_Text shown_.

That may work better for me initially. I don't have a mobile device to develop
/ test with yet.

Our desktop user interfaces would simply not be suitable for cell phone screens;
they're barely passable on iPad, which I played with for a few minutes at the
Apple store. We pack a lot of data and navigation in a minimum 1024X768
footprint. But we're interested in offering appropriately sized data inquiry
and maintenance panels for mobile devices, so that parents, students, teachers,
and administrators might use their client of choice to access the IBM i
database. We're also interested in using HTML 5 / CSS 3 elements and styles
which mobile devices allegedly support.

I initially worried about the amount of additional programming that might be
required to support both desktop and mobile clients. But now I don't see that
as a major hurdle.

_What this task involves_. In the post about mobile interfaces, what is the minimum screen footprint into which the desktop interfaces pack their data and navigation? The material after this point has no connection to the post about mobile interfaces.

_Given material_.
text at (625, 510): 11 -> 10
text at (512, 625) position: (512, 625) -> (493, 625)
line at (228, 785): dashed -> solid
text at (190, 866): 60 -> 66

_Response_. 1024X768